━━━ Data shown ━━━

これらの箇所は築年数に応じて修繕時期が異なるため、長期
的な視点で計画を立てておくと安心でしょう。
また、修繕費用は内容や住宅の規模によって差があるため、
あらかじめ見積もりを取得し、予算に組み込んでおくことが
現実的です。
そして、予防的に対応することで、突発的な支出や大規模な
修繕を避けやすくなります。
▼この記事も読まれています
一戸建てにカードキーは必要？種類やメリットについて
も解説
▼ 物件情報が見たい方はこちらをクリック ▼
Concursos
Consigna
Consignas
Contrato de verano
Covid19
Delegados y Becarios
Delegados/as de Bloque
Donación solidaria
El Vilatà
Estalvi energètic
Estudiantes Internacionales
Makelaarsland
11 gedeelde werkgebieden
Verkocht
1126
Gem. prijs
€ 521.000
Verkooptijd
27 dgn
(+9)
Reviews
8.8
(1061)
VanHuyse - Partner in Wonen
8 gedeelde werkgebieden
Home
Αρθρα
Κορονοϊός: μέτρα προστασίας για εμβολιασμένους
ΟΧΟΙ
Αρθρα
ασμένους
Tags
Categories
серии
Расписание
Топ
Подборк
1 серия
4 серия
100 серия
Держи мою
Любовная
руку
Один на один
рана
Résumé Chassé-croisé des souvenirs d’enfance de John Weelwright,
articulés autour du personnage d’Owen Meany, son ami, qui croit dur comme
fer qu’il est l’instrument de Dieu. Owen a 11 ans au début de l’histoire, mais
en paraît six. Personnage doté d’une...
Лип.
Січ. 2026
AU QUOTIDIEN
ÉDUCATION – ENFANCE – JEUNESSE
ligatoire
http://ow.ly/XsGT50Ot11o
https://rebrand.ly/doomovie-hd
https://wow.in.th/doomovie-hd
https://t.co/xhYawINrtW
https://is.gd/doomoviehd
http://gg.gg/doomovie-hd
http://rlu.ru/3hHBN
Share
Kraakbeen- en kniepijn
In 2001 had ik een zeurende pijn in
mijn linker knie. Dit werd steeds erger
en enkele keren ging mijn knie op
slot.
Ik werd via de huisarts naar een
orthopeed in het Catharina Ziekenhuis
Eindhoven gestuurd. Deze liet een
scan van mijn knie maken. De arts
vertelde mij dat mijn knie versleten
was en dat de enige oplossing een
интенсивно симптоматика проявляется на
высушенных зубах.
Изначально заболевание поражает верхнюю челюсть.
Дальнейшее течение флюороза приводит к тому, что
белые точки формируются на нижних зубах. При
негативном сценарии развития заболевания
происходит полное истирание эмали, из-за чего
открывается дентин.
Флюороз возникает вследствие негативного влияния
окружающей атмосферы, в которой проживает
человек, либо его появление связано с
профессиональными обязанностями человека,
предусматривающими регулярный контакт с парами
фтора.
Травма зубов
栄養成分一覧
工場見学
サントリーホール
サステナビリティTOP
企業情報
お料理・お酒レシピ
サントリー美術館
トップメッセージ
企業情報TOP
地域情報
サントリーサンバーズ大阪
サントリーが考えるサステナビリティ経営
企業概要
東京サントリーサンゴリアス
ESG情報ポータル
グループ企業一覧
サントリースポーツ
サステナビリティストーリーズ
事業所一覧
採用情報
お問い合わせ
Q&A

━━━

What is expected: Give back the entries exactly, so that each line matches the original.

Completed exercise:
これらの箇所は築年数に応じて修繕時期が異なるため、長期
的な視点で計画を立てておくと安心でしょう。
また、修繕費用は内容や住宅の規模によって差があるため、
あらかじめ見積もりを取得し、予算に組み込んでおくことが
現実的です。
そして、予防的に対応することで、突発的な支出や大規模な
修繕を避けやすくなります。
▼この記事も読まれています
一戸建てにカードキーは必要？種類やメリットについて
も解説
▼ 物件情報が見たい方はこちらをクリック ▼
Concursos
Consigna
Consignas
Contrato de verano
Covid19
Delegados y Becarios
Delegados/as de Bloque
Donación solidaria
El Vilatà
Estalvi energètic
Estudiantes Internacionales
Makelaarsland
11 gedeelde werkgebieden
Verkocht
1126
Gem. prijs
€ 521.000
Verkooptijd
27 dgn
(+9)
Reviews
8.8
(1061)
VanHuyse - Partner in Wonen
8 gedeelde werkgebieden
Home
Αρθρα
Κορονοϊός: μέτρα προστασίας για εμβολιασμένους
ΟΧΟΙ
Αρθρα
ασμένους
Tags
Categories
серии
Расписание
Топ
Подборк
1 серия
4 серия
100 серия
Держи мою
Любовная
руку
Один на один
рана
Résumé Chassé-croisé des souvenirs d’enfance de John Weelwright,
articulés autour du personnage d’Owen Meany, son ami, qui croit dur comme
fer qu’il est l’instrument de Dieu. Owen a 11 ans au début de l’histoire, mais
en paraît six. Personnage doté d’une...
Лип.
Січ. 2026
AU QUOTIDIEN
ÉDUCATION – ENFANCE – JEUNESSE
ligatoire
http://ow.ly/XsGT50Ot11o
https://rebrand.ly/doomovie-hd
https://wow.in.th/doomovie-hd
https://t.co/xhYawINrtW
https://is.gd/doomoviehd
http://gg.gg/doomovie-hd
http://rlu.ru/3hHBN
Share
Kraakbeen- en kniepijn
In 2001 had ik een zeurende pijn in
mijn linker knie. Dit werd steeds erger
en enkele keren ging mijn knie op
slot.
Ik werd via de huisarts naar een
orthopeed in het Catharina Ziekenhuis
Eindhoven gestuurd. Deze liet een
scan van mijn knie maken. De arts
vertelde mij dat mijn knie versleten
was en dat de enige oplossing een
интенсивно симптоматика проявляется на
высушенных зубах.
Изначально заболевание поражает верхнюю челюсть.
Дальнейшее течение флюороза приводит к тому, что
белые точки формируются на нижних зубах. При
негативном сценарии развития заболевания
происходит полное истирание эмали, из-за чего
открывается дентин.
Флюороз возникает вследствие негативного влияния
окружающей атмосферы, в которой проживает
человек, либо его появление связано с
профессиональными обязанностями человека,
предусматривающими регулярный контакт с парами
фтора.
Травма зубов
栄養成分一覧
工場見学
サントリーホール
サステナビリティTOP
企業情報
お料理・お酒レシピ
サントリー美術館
トップメッセージ
企業情報TOP
地域情報
サントリーサンバーズ大阪
サントリーが考えるサステナビリティ経営
企業概要
東京サントリーサンゴリアス
ESG情報ポータル
グループ企業一覧
サントリースポーツ
サステナビリティストーリーズ
事業所一覧
採用情報
お問い合わせ
Q&A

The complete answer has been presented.